Whites reported being the victim of cyberbullying more than twice as frequently as blacks, the study found.
Further, many of these students also spend three or more hours on an average school day playing video games or using a computer for something other than school work, the study revealed.
"Electronic bullying of high school students threatens the self-esteem, emotional well-being and social standing of youth at a very vulnerable stage of their development," said study author Andrew Adesman, MD, FAAP, chief of Developmental and Behavioral Pediatrics at Cohen Children's Medical Center of New York.

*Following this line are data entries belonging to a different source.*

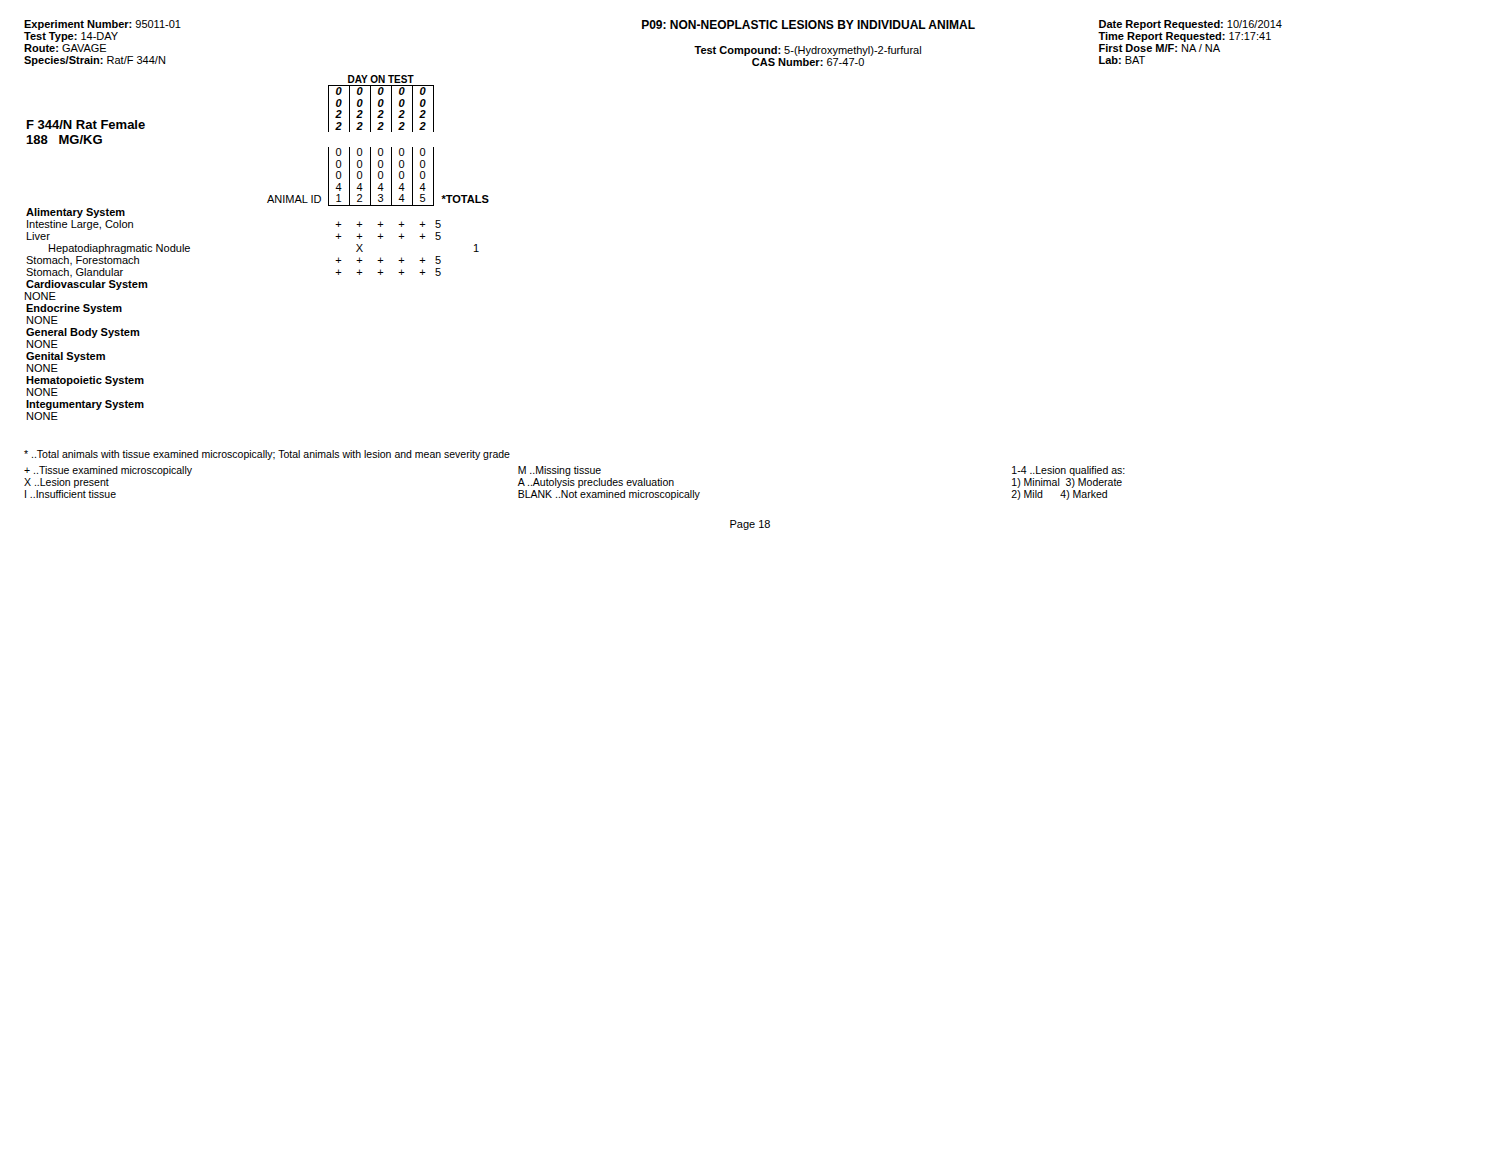| Experiment Number: 95011-01 Test Type: 14-DAY Route: GAVAGE Species/Strain: Rat/F 344/N | P09: NON-NEOPLASTIC LESIONS BY INDIVIDUAL ANIMAL Test Compound: 5-(Hydroxymethyl)-2-furfural CAS Number: 67-47-0 | Date Report Requested: 10/16/2014 Time Report Requested: 17:17:41 First Dose M/F: NA / NA Lab: BAT |
| | DAY ON TEST | |
| F 344/N Rat Female | 0 0 2 2 | 0 0 2 2 | 0 0 2 2 | 0 0 2 2 | 0 0 2 2 | |
| 188 MG/KG | | |
| ANIMAL ID | 0 0 0 4 1 | 0 0 0 4 2 | 0 0 0 4 3 | 0 0 0 4 4 | 0 0 0 4 5 | *TOTALS |
| Alimentary System |
| Intestine Large, Colon | + | + | + | + | + | 5 |
| Liver | + | + | + | + | + | 5 |
| Hepatodiaphragmatic Nodule | | X | | | | 1 |
| Stomach, Forestomach | + | + | + | + | + | 5 |
| Stomach, Glandular | + | + | + | + | + | 5 |
| Cardiovascular System |
| NONE |
| Endocrine System |
| NONE |
| General Body System |
| NONE |
| Genital System |
| NONE |
| Hematopoietic System |
| NONE |
| Integumentary System |
| NONE |
* ..Total animals with tissue examined microscopically; Total animals with lesion and mean severity grade
| + ..Tissue examined microscopically | M ..Missing tissue | 1-4 ..Lesion qualified as: |
| X ..Lesion present | A ..Autolysis precludes evaluation | 1) Minimal 3) Moderate |
| I ..Insufficient tissue | BLANK ..Not examined microscopically | 2) Mild 4) Marked |
Page 18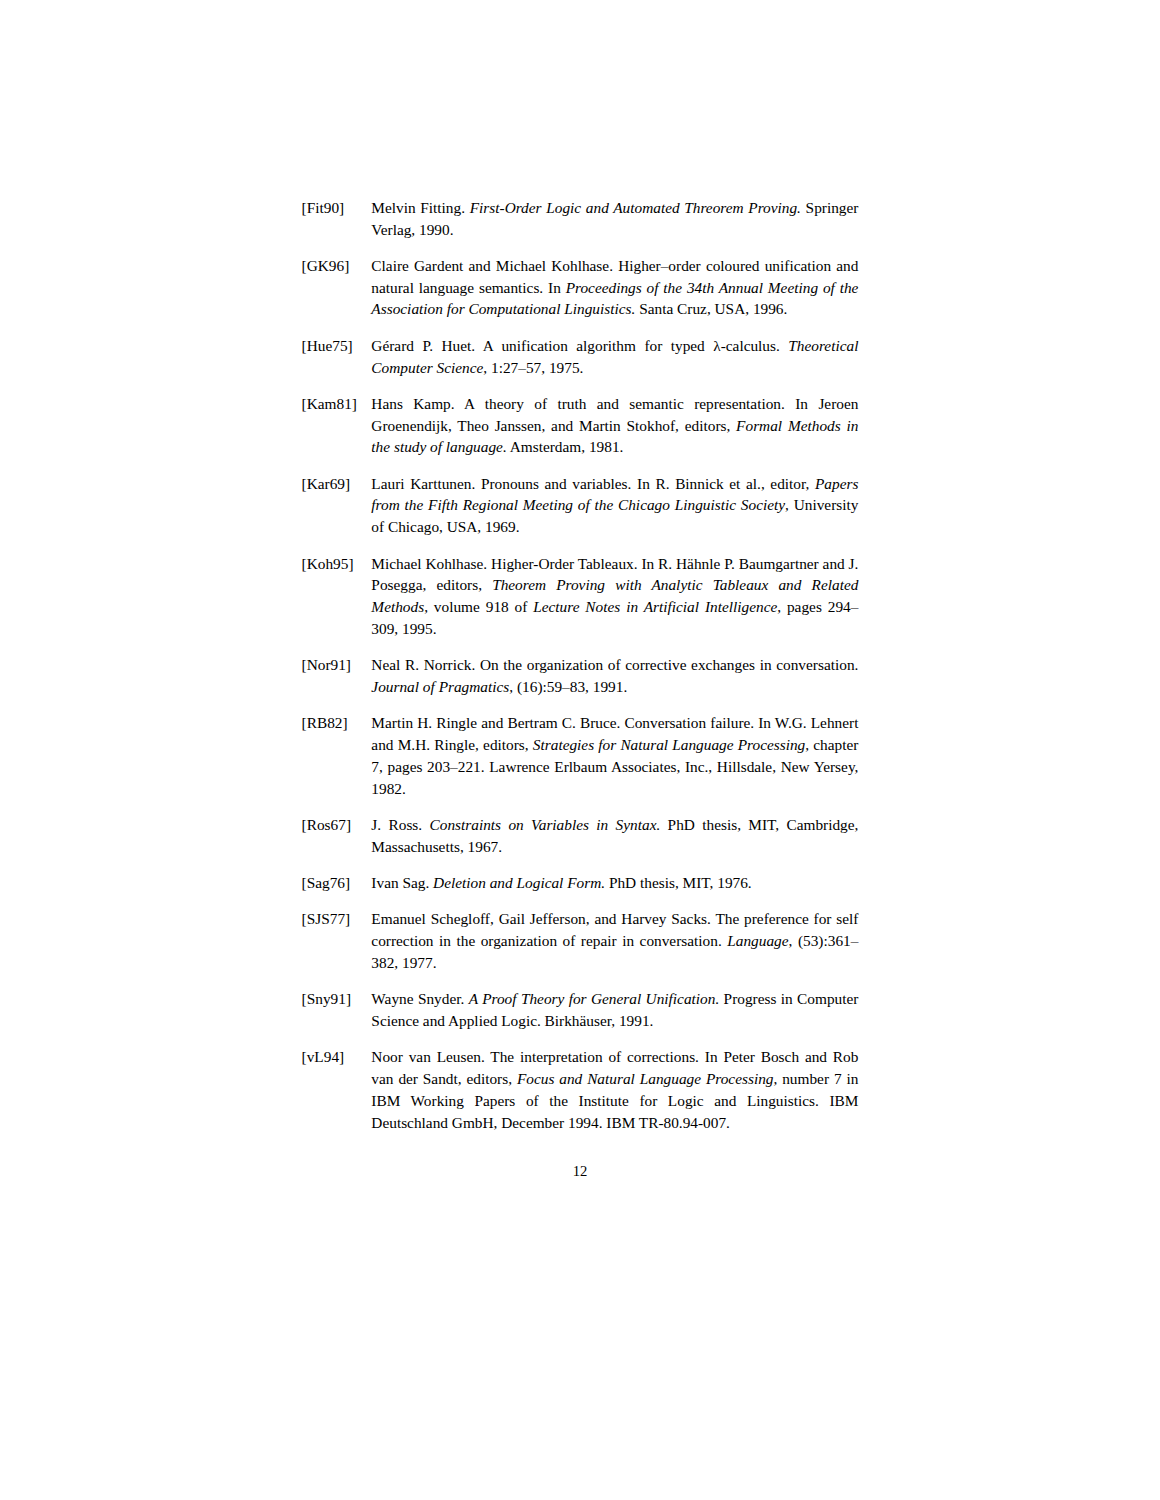[Fit90]
Melvin Fitting. First-Order Logic and Automated Threorem Proving. Springer Verlag, 1990.
[GK96]
Claire Gardent and Michael Kohlhase. Higher–order coloured unification and natural language semantics. In Proceedings of the 34th Annual Meeting of the Association for Computational Linguistics. Santa Cruz, USA, 1996.
[Hue75]
Gérard P. Huet. A unification algorithm for typed λ-calculus. Theoretical Computer Science, 1:27–57, 1975.
[Kam81]
Hans Kamp. A theory of truth and semantic representation. In Jeroen Groenendijk, Theo Janssen, and Martin Stokhof, editors, Formal Methods in the study of language. Amsterdam, 1981.
[Kar69]
Lauri Karttunen. Pronouns and variables. In R. Binnick et al., editor, Papers from the Fifth Regional Meeting of the Chicago Linguistic Society, University of Chicago, USA, 1969.
[Koh95]
Michael Kohlhase. Higher-Order Tableaux. In R. Hähnle P. Baumgartner and J. Posegga, editors, Theorem Proving with Analytic Tableaux and Related Methods, volume 918 of Lecture Notes in Artificial Intelligence, pages 294–309, 1995.
[Nor91]
Neal R. Norrick. On the organization of corrective exchanges in conversation. Journal of Pragmatics, (16):59–83, 1991.
[RB82]
Martin H. Ringle and Bertram C. Bruce. Conversation failure. In W.G. Lehnert and M.H. Ringle, editors, Strategies for Natural Language Processing, chapter 7, pages 203–221. Lawrence Erlbaum Associates, Inc., Hillsdale, New Yersey, 1982.
[Ros67]
J. Ross. Constraints on Variables in Syntax. PhD thesis, MIT, Cambridge, Massachusetts, 1967.
[Sag76]
Ivan Sag. Deletion and Logical Form. PhD thesis, MIT, 1976.
[SJS77]
Emanuel Schegloff, Gail Jefferson, and Harvey Sacks. The preference for self correction in the organization of repair in conversation. Language, (53):361–382, 1977.
[Sny91]
Wayne Snyder. A Proof Theory for General Unification. Progress in Computer Science and Applied Logic. Birkhäuser, 1991.
[vL94]
Noor van Leusen. The interpretation of corrections. In Peter Bosch and Rob van der Sandt, editors, Focus and Natural Language Processing, number 7 in IBM Working Papers of the Institute for Logic and Linguistics. IBM Deutschland GmbH, December 1994. IBM TR-80.94-007.
12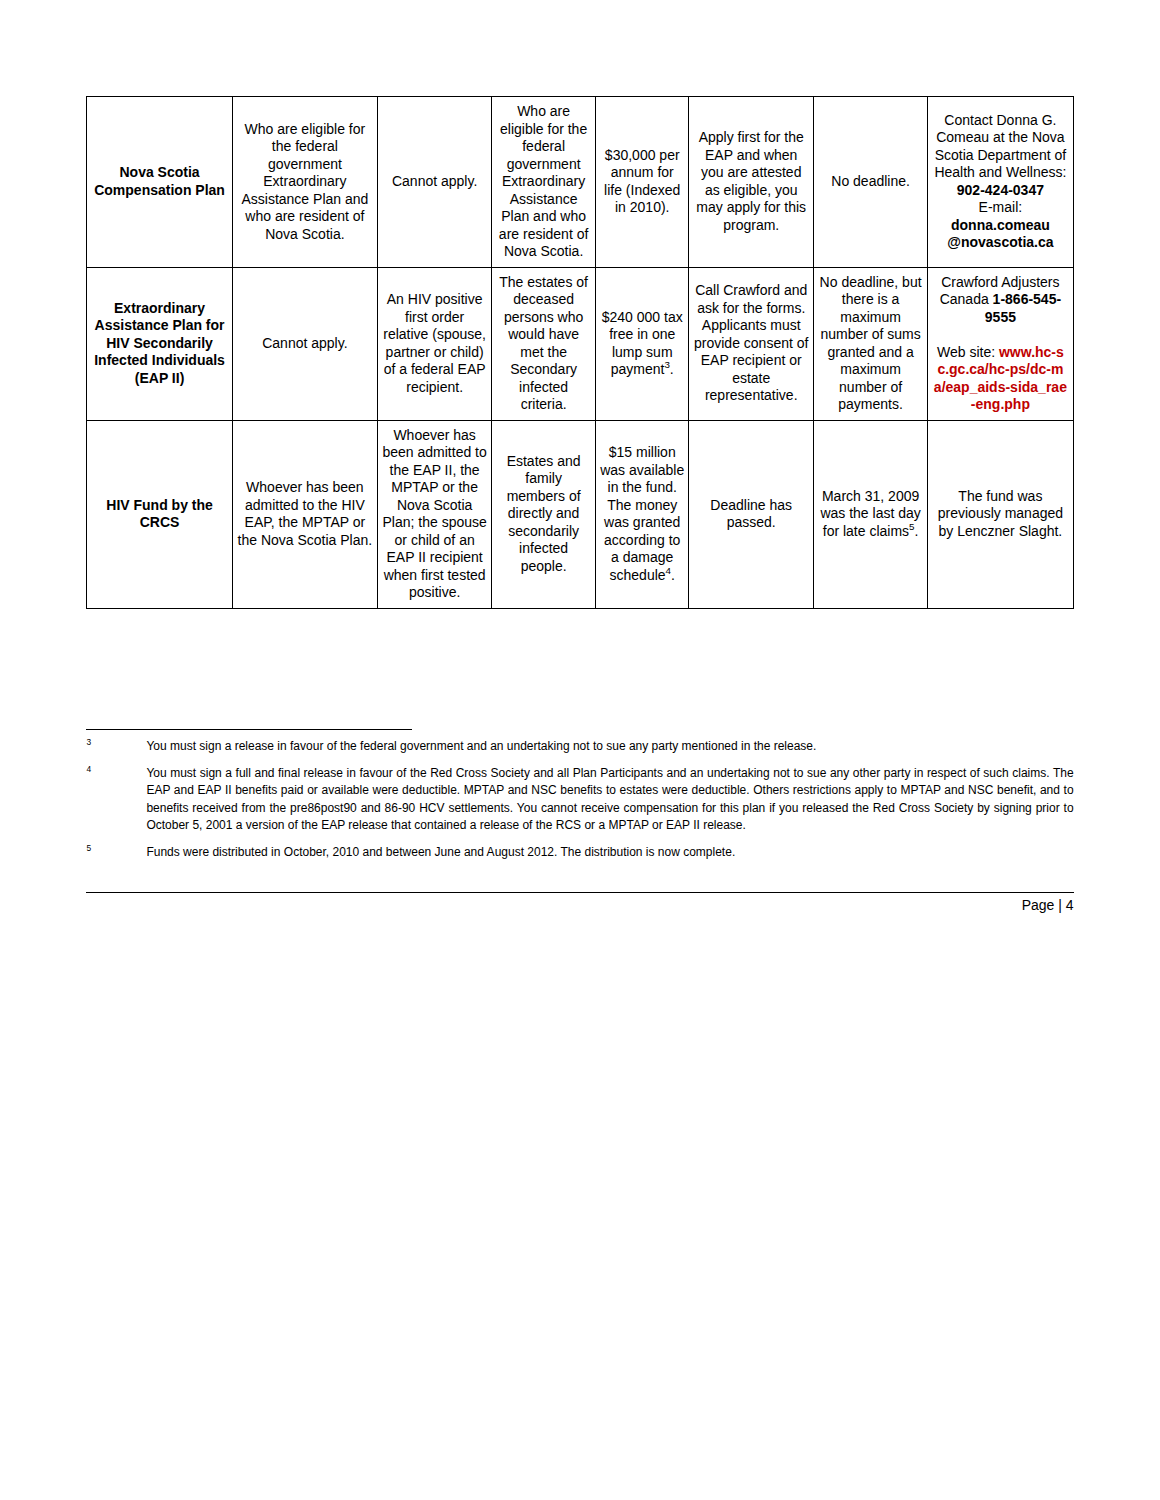| Nova Scotia Compensation Plan | Who are eligible for the federal government Extraordinary Assistance Plan and who are resident of Nova Scotia. | Cannot apply. | Who are eligible for the federal government Extraordinary Assistance Plan and who are resident of Nova Scotia. | $30,000 per annum for life (Indexed in 2010). | Apply first for the EAP and when you are attested as eligible, you may apply for this program. | No deadline. | Contact Donna G. Comeau at the Nova Scotia Department of Health and Wellness: 902-424-0347 E-mail: donna.comeau @novascotia.ca |
| Extraordinary Assistance Plan for HIV Secondarily Infected Individuals (EAP II) | Cannot apply. | An HIV positive first order relative (spouse, partner or child) of a federal EAP recipient. | The estates of deceased persons who would have met the Secondary infected criteria. | $240 000 tax free in one lump sum payment 3 . | Call Crawford and ask for the forms. Applicants must provide consent of EAP recipient or estate representative. | No deadline, but there is a maximum number of sums granted and a maximum number of payments. | Crawford Adjusters Canada 1-866-545-9555 Web site: www.hc-sc.gc.ca/hc-ps/dc-ma/eap_aids-sida_rae-eng.php |
| HIV Fund by the CRCS | Whoever has been admitted to the HIV EAP, the MPTAP or the Nova Scotia Plan. | Whoever has been admitted to the EAP II, the MPTAP or the Nova Scotia Plan; the spouse or child of an EAP II recipient when first tested positive. | Estates and family members of directly and secondarily infected people. | $15 million was available in the fund. The money was granted according to a damage schedule 4 . | Deadline has passed. | March 31, 2009 was the last day for late claims 5 . | The fund was previously managed by Lenczner Slaght. |
3
You must sign a release in favour of the federal government and an undertaking not to sue any party mentioned in the release.
4
You must sign a full and final release in favour of the Red Cross Society and all Plan Participants and an undertaking not to sue any other party in respect of such claims. The EAP and EAP II benefits paid or available were deductible. MPTAP and NSC benefits to estates were deductible. Others restrictions apply to MPTAP and NSC benefit, and to benefits received from the pre86post90 and 86-90 HCV settlements. You cannot receive compensation for this plan if you released the Red Cross Society by signing prior to October 5, 2001 a version of the EAP release that contained a release of the RCS or a MPTAP or EAP II release.
5
Funds were distributed in October, 2010 and between June and August 2012. The distribution is now complete.
Page | 4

"Although teenagers generally embrace being connected to the Web and each other 24/7, we must recognize that these new technologies carry with them the potential to traumatize youth in new and different ways," he added.
The researchers analyzed data from the 2011 Youth Risk Behavior Survey of 15,425 public and private high school students.
For the first time, the 2011 survey asked students whether they had been a victim of electronic bullying in the past 12 months, including through email, chat rooms, instant messaging, websites and texting. They also were asked how many hours they play video or computer games or use a computer for something that is not school work.
"Electronic bullying is a very real yet silent danger that may be traumatizing children and teens without parental knowledge and has the potential to lead to devastating consequences," said principal investigator Karen Ginsburg, also at Cohen Children's Medical Center of New York.
"By identifying groups at higher risk for electronic bullying, it is hoped that targeted awareness and prevention strategies can be put in place," Ginsburg noted.
Results regarding video game and recreational computer use showed:
Thirty-one percent of high school students reported spending three or more hours daily playing video games or using a computer for something other than school.
Boys were more likely than girls to report playing for more than three hours a day (35.3 percent vs. 26.6 percent).
"As technology continues to advance and computers become that much more accessible, cyberbullying will continue to grow as a hurtful weapon against kids and teens," Dr. Adesman concluded.
The results are to be presented at the Pediatric Academic Societies (PAS) annual meeting in Washington, DC.